Henni Polak, 94
PORTLAND – Henni Polak, 94, died peacefully on Sunday, April 5, 2015 at her home at the Osher Inn in Portland after a long illness.
Henni was born in Mannheim, Germany on July 21, 1920 to Solomon and Leah Elter, Polish Jews. Her childhood in Germany was made very difficult by the rise of the Nazis. One of her first experiences with German anti Semitism was in school when one of her teachers instructed the class on the racial inferiority of Jews. She contradicted him with the bravery that was a hallmark of her life, by forcefully refuting her teacher’s accusations in front of the entire class.
In November 1938, she personally experienced Kristallnacht, the infamous day when over 1000 German synagogues were burned and 30,000 arrested and sent to concentration camps. Nazi thugs came up to her family’s apartment and threatened her and her family but she stood up to them and didn’t back down.

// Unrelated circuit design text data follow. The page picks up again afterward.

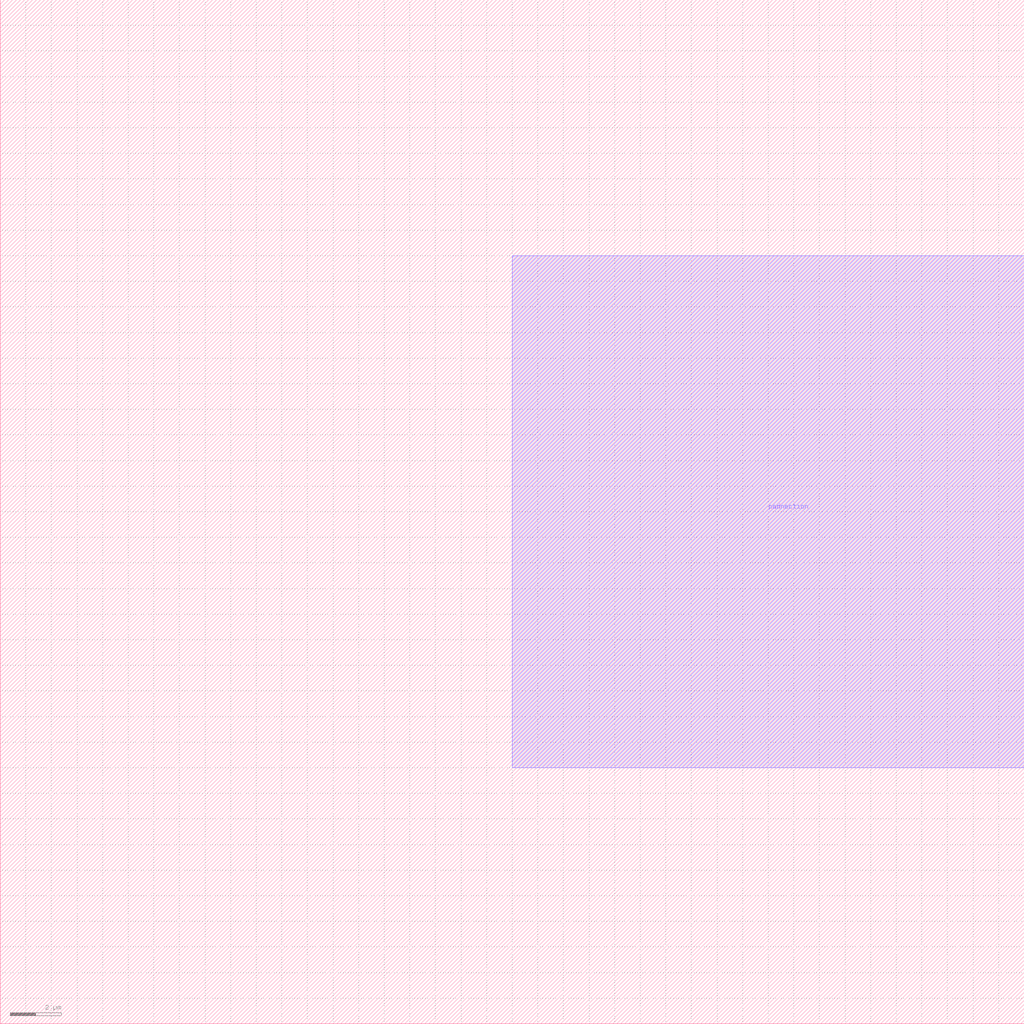
<source format=lef>
MACRO flush_hole_0
  CLASS PAD ;
  SIZE 40 BY 40 ;
  ORIGIN 0 0 ;
  PIN connection
    DIRECTION INOUT ;
    USE SIGNAL ;
    PORT
      LAYER met9 ;
        RECT 20 10 40 30 ;
    END
  END connection
  PIN pad
    DIRECTION INOUT ;
    USE SIGNAL ;
    PORT
      LAYER met10 ;
        RECT 20 10 40 30 ;
    END
  END pad
END flush_hole_0

</source>
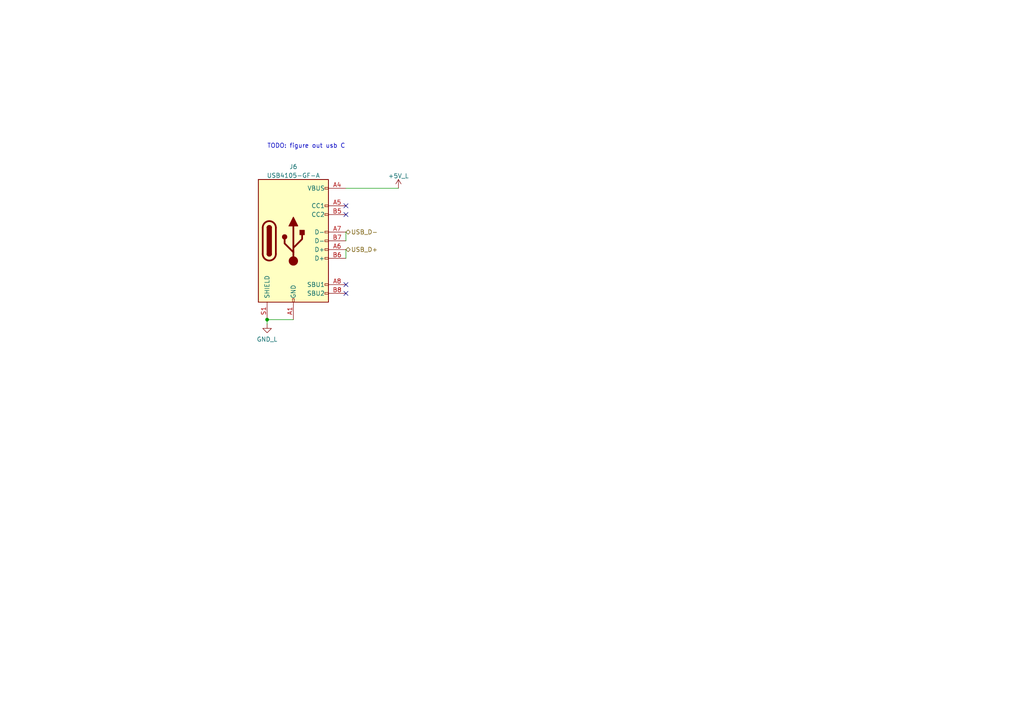
<source format=kicad_sch>
(kicad_sch (version 20211123) (generator eeschema)

  (uuid d9e5e5a4-14a4-4c6c-b0d8-56a6feaa1dcd)

  (paper "A4")

  

  (junction (at 77.47 92.71) (diameter 0) (color 0 0 0 0)
    (uuid ddae9214-5db0-41bf-b3c9-7881dc0a63ef)
  )

  (no_connect (at 100.33 59.69) (uuid 074ac90e-a0c1-409b-b670-514d5566b38c))
  (no_connect (at 100.33 85.09) (uuid 6d2223a6-6a15-4243-b51d-7608bdedff1c))
  (no_connect (at 100.33 82.55) (uuid c5998a98-2977-43ee-93ea-57a3eaa11024))
  (no_connect (at 100.33 62.23) (uuid e916f034-ee39-4456-9c52-baecdc9ec78d))

  (wire (pts (xy 100.33 72.39) (xy 100.33 74.93))
    (stroke (width 0) (type default) (color 0 0 0 0))
    (uuid 22152f78-0414-4a32-995e-b22e77c10e0c)
  )
  (wire (pts (xy 77.47 92.71) (xy 85.09 92.71))
    (stroke (width 0) (type default) (color 0 0 0 0))
    (uuid 4414590e-c052-4ce6-bded-f3f4162930a7)
  )
  (wire (pts (xy 100.33 67.31) (xy 100.33 69.85))
    (stroke (width 0) (type default) (color 0 0 0 0))
    (uuid 5ce8a3a2-233a-4dc1-8477-24aca319447a)
  )
  (wire (pts (xy 100.33 54.61) (xy 115.57 54.61))
    (stroke (width 0) (type default) (color 0 0 0 0))
    (uuid 8ad36260-eea2-4771-ab25-72d0a9d56d76)
  )
  (wire (pts (xy 77.47 93.98) (xy 77.47 92.71))
    (stroke (width 0) (type default) (color 0 0 0 0))
    (uuid cd84fc2d-9712-4881-b7e7-96e3027aef26)
  )

  (text "TODO: figure out usb C\n" (at 77.47 43.18 0)
    (effects (font (size 1.27 1.27)) (justify left bottom))
    (uuid 10e429ad-c5b0-4f54-9f26-eac9558f862c)
  )

  (hierarchical_label "USB_D-" (shape bidirectional) (at 100.33 67.31 0)
    (effects (font (size 1.27 1.27)) (justify left))
    (uuid 97e6545d-3927-41d6-a500-0d6757c0ebaa)
  )
  (hierarchical_label "USB_D+" (shape bidirectional) (at 100.33 72.39 0)
    (effects (font (size 1.27 1.27)) (justify left))
    (uuid aeaaed49-7db0-4e6e-97c6-5f2aa94d6b4d)
  )

  (symbol (lib_id "arisu-split:USB4105-GF-A") (at 85.09 69.85 0) (unit 1)
    (in_bom yes) (on_board yes) (fields_autoplaced)
    (uuid 1a47e58d-1803-4096-823a-11b3be87e0d1)
    (property "Reference" "J6" (id 0) (at 85.09 48.3702 0))
    (property "Value" "USB4105-GF-A" (id 1) (at 85.09 50.9071 0))
    (property "Footprint" "arisu-split:USB4105-GF-A" (id 2) (at 88.9 69.85 0)
      (effects (font (size 1.27 1.27)) hide)
    )
    (property "Datasheet" "https://www.usb.org/sites/default/files/documents/usb_type-c.zip" (id 3) (at 88.9 69.85 0)
      (effects (font (size 1.27 1.27)) hide)
    )
    (pin "A1" (uuid cccca0ba-514f-4390-b11d-9de4016c2ae0))
    (pin "A12" (uuid 6c9447d9-b581-4979-9f46-d8485f197721))
    (pin "A4" (uuid 6f0be465-e8a1-4d8e-8ef8-c0d293d25c09))
    (pin "A5" (uuid 76a5f4b3-0522-427d-a8ff-efa3ae3baf7a))
    (pin "A6" (uuid a6966362-91d2-4755-8cfd-bc8735ed7e5d))
    (pin "A7" (uuid 6321fca0-f7b8-4f5c-a4fa-2d5e132e2aa0))
    (pin "A8" (uuid 7294c881-6cb7-46fd-a649-960de3388514))
    (pin "A9" (uuid 3bcdfbf1-87c2-428f-a9af-e06027cc5cf4))
    (pin "B1" (uuid 20bb045d-bd14-4938-9818-ecfae1827b69))
    (pin "B12" (uuid ebbbcf46-d1e3-42a9-be2e-23e2d0192277))
    (pin "B4" (uuid c3c435e3-e834-4411-ba2d-d2e3d3b974e6))
    (pin "B5" (uuid 7eeff4a0-5146-4532-83bc-de39e17f5059))
    (pin "B6" (uuid a6a177b5-d1c3-4112-9793-ae6eeb8c77e1))
    (pin "B7" (uuid 43e8bdaf-8037-40a3-ae3f-4b23d6f965ec))
    (pin "B8" (uuid db578bab-3a16-4133-812b-2160b6183bc5))
    (pin "B9" (uuid 20932bad-1db5-4ea7-a9d6-7fe10ba0c9c9))
    (pin "S1" (uuid 56439662-ddd4-49c0-a08c-64d525e89fed))
  )

  (symbol (lib_id "arisu-split:GND_L") (at 77.47 93.98 0) (unit 1)
    (in_bom yes) (on_board yes) (fields_autoplaced)
    (uuid 55aaf9a9-0401-41d7-8cd0-b52f14109aab)
    (property "Reference" "#PWR01" (id 0) (at 77.47 100.33 0)
      (effects (font (size 1.27 1.27)) hide)
    )
    (property "Value" "GND_L" (id 1) (at 77.47 98.4234 0))
    (property "Footprint" "" (id 2) (at 77.47 93.98 0)
      (effects (font (size 1.27 1.27)) hide)
    )
    (property "Datasheet" "" (id 3) (at 77.47 93.98 0)
      (effects (font (size 1.27 1.27)) hide)
    )
    (pin "1" (uuid 5cd5eabc-4b5b-47dd-a5a0-d8d835ee6c16))
  )

  (symbol (lib_id "arisu-split:+5V_L") (at 115.57 54.61 0) (unit 1)
    (in_bom yes) (on_board yes) (fields_autoplaced)
    (uuid bf6b8e0a-e970-4599-9298-2e3d848d5ebd)
    (property "Reference" "#PWR011" (id 0) (at 115.57 58.42 0)
      (effects (font (size 1.27 1.27)) hide)
    )
    (property "Value" "+5V_L" (id 1) (at 115.57 51.0342 0))
    (property "Footprint" "" (id 2) (at 115.57 54.61 0)
      (effects (font (size 1.27 1.27)) hide)
    )
    (property "Datasheet" "" (id 3) (at 115.57 54.61 0)
      (effects (font (size 1.27 1.27)) hide)
    )
    (pin "1" (uuid 6a25ceed-fb97-41b7-9081-98d073aa81fe))
  )
)

</source>
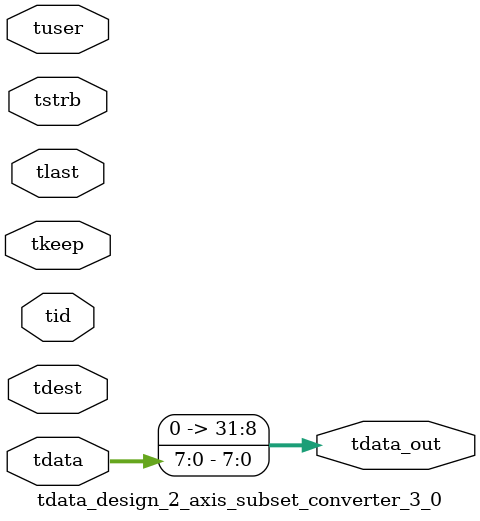
<source format=v>


`timescale 1ps/1ps

module tdata_design_2_axis_subset_converter_3_0 #
(
parameter C_S_AXIS_TDATA_WIDTH = 32,
parameter C_S_AXIS_TUSER_WIDTH = 0,
parameter C_S_AXIS_TID_WIDTH   = 0,
parameter C_S_AXIS_TDEST_WIDTH = 0,
parameter C_M_AXIS_TDATA_WIDTH = 32
)
(
input  [(C_S_AXIS_TDATA_WIDTH == 0 ? 1 : C_S_AXIS_TDATA_WIDTH)-1:0     ] tdata,
input  [(C_S_AXIS_TUSER_WIDTH == 0 ? 1 : C_S_AXIS_TUSER_WIDTH)-1:0     ] tuser,
input  [(C_S_AXIS_TID_WIDTH   == 0 ? 1 : C_S_AXIS_TID_WIDTH)-1:0       ] tid,
input  [(C_S_AXIS_TDEST_WIDTH == 0 ? 1 : C_S_AXIS_TDEST_WIDTH)-1:0     ] tdest,
input  [(C_S_AXIS_TDATA_WIDTH/8)-1:0 ] tkeep,
input  [(C_S_AXIS_TDATA_WIDTH/8)-1:0 ] tstrb,
input                                                                    tlast,
output [C_M_AXIS_TDATA_WIDTH-1:0] tdata_out
);

assign tdata_out = {tdata[7:0]};

endmodule


</source>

Her two sisters and two of her brothers were able to get out of Germany early enough and they immigrated to Israel. In October of 1940, Henni and her mother Leah, along with all the Jews in the upper Rhine area of Germany, were deported to the Gurs Concentration Camp in in the French Pyrenees. In 1940 before the Final Solution was established, the Nazis were planning to ship all the Jews to Madagascar, then a French colony, and it would have been easier to ship them from southern France.
She was able to get out of Gurs Concentration Camp with the help of Abbé Alexandre Glasberg, a Catholic priest who was born Jewish. Unfortunately, her freedom was short lived as she was re-arrested by the French authorities and placed in another concentration camp, Les Milles, near Marseilles. The Vichy French government was periodically emptying these camps and sending the Jews to Auschwitz. She avoided numerous selections and eventually escaped Les Milles by climbing over mattresses placed on the barbed wire.

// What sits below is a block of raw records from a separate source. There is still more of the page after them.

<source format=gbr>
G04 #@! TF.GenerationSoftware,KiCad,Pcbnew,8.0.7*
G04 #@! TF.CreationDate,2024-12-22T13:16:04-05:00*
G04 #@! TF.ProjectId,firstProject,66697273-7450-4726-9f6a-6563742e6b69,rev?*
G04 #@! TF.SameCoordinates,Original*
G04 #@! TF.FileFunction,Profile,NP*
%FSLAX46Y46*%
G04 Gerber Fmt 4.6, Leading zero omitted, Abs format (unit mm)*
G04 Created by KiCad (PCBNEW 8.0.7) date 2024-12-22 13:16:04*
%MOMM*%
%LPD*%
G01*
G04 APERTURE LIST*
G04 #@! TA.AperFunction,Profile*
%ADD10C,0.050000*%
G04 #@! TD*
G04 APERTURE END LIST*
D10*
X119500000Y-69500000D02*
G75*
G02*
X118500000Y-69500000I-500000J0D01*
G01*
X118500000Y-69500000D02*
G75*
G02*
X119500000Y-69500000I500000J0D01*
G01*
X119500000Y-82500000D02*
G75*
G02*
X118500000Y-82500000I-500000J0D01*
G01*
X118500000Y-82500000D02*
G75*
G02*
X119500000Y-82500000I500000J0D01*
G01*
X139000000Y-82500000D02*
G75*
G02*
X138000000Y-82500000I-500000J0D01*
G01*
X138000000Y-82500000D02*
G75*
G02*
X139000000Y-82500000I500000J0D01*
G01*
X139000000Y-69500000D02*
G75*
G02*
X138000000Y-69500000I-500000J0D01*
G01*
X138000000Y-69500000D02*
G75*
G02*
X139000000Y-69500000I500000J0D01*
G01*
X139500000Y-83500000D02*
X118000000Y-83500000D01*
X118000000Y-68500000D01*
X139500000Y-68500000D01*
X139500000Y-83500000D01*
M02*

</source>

Her mother, left behind in Gurs, eventually was transported by SNCF, the French national railroad, to her death in Auschwitz. Ironically, her mother was born in Oswiecim, the nearby Polish town that was translated into the German name, Auschwitz. Another brother, Gustav Elter, was murdered in the Sachsenhausen Concentration Camp months before the end of the war. Her father, Solomon, who was deported from Germany in the 1930’s, disappeared in Italy during the war, and the family never found out what happened to him.
Henni was able to survive the rest of WW 2 in France as Marie Louise Roth, with the help of Arthur Schneirer, the father of her eldest son, Raymond, and with false identity papers given to her by the French Resistance.
She had to be brave to bluff the French police who stopped her a number of times to check her identity papers. Once, while in Lyons France, she entered a public building to visit a Jewish social agency. Her sixth sense told her something was wrong and she quickly backtracked and got out just in time. The Gestapo was in that office arresting everyone and deported them all to Auschwitz.
Betty and Roger Langman, two French Jews and themselves in hiding, helped her survive the war. They are the parents and grandparents respectively of Claude Berri, the French film director and Thomas Langman, French film producer, both Academy award winners. After the war ended, she went to Paris and eventually through the Langmans’ matchmaking she was introduced to and married Bernard Polak, her husband of many years.
She and her family immigrated to New York in 1953, settling in Brooklyn and then the Rockaways in Queens. Like many immigrants, she worked in a garment factory sewing labels into sweaters. She was very proud to be able to complete the education denied her in Germany by finishing a high school equivalency diploma. With that diploma she was able to get a clerical job in an insurance company.
In 2001, after her husband Bernard Polak passed away, she moved to the Atrium at The Cedars in Portland, Maine where she lived happily for many years until 2013 when due to her declining health she moved next door to assisted living at the Osher Inn. She was treated with great dignity, respect and love in both places.
She loved reading, especially biographies. She had an excellent self-taught knowledge of world geography, history, and politics. Her other interests included needlepoint and traveling. Henni spoke 4 languages: German, Yiddish, French, and English.
The family especially wants to thank the staffs of The Cedars in Portland, the VNA Hospice program, and Lincs to Home, who all provided extraordinary care and love during her last days.
She is survived by her son, Marcel Polak, and daughter in law, Emily Ecker, of Woodstock Maine, and son, Raymond Polak, and daughter in law, Marline Polak, of Cinnaminson, NJ; four grandchildren, Alicia Polak of Berkeley, Calif., Amanda Tesciuba of Toronto, Canada, Allan Polak of Durham, NC, and Rachel Silver of Capitola, Calif.; six great-grandchildren; and many nephews and nieces, also survive her. Her brothers and sisters predeceased her.
Arrangements by The Jewish Funeral Home, Portland.